● **Tasks for this exercise**:
A) Retype, word for word, the part of the article on Malaysia's economy starting at "The Nov. 1-8" and ending at "grew 8.9 percent.".
B) Can you continue the article on Malaysia's economy from the point where it stops?

● **Excerpt**:
****

BENGALURU – Malaysia’s economy grew in double digits for the first time in over a year in the third quarter, boosted by strong domestic consumption and robust exports, according to a Reuters poll, but the outlook ahead was clouded by risks of a global slowdown.
In September, Malaysia posted a trade surplus of $6.7 billion, the largest in over two decades as exports saw strong double-digit growth of 30.1 percent, led by higher shipments of electronics, oil and gas products amid high prices.
The Nov. 1-8 poll of 22 economists predicted the economy expanded 11.7 percent in the July-September quarter compared with the same period a year earlier. In the previous quarter, the economic grew 8.9 percent.
“A low statistical base from the third quarter of 2021, when the economy was in lockdown, will contribute towards an elevated year-on-year GDP growth reading for Q3 2022,” said Shivaan Tandon, emerging Asia economist at Capital Economics.
“The reopening of international borders should help to ease labor shortages in certain sectors and also drive a continued recovery in the tourism sector. However, the boost is likely to be offset by drags from elsewhere, with tighter monetary policy, slower employment and wage growth alongside weaker external demand.”

****

● **Given entries**:
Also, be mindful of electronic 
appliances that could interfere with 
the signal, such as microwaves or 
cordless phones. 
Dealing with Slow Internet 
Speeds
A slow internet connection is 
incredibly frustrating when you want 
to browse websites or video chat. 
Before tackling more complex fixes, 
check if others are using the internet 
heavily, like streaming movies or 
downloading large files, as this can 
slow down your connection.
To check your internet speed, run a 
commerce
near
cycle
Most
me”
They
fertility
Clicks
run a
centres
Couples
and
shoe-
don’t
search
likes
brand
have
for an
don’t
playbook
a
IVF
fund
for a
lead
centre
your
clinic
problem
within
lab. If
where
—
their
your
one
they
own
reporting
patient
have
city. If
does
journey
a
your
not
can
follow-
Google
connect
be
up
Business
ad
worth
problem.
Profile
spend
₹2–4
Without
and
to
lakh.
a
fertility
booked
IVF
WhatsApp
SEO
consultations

****

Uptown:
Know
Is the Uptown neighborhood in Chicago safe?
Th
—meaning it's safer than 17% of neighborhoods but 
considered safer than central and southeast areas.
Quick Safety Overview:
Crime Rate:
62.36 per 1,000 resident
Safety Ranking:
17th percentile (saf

****

● **Task results**:
A)
The Nov. 1-8 poll of 22 economists predicted the economy expanded 11.7 percent in the July-September quarter compared with the same period a year earlier. In the previous quarter, the economic grew 8.9 percent.

B)
In its latest budget estimates the Malaysian government upgraded growth forecasts for this year to 6.5 percent-7 percent from 5.3 percent-6.3 percent but expected growth for 2023 to slow to 4 percent-5 percent.
Trade and economic activity was also likely to be affected by China’s strict COVID-19 containment measures and a slowdown in global growth.
A separate Reuters poll showed Malaysia’s growth would average 7.2 percent this year and then fall to 4.2 percent in 2023.
Malaysia’s ringgit has underperformed this year, affecting inflation, despite the central bank steadily hiking interest rates to “preemptively” manage price pressures, albeit in increments of 25 basis points, amid a strengthening U.S. dollar.
“The currency is likely to remain under downward pressure until U.S. bond yields peak and market participants remain risk averse amid elevated levels of global economic uncertainty,” added Tandon.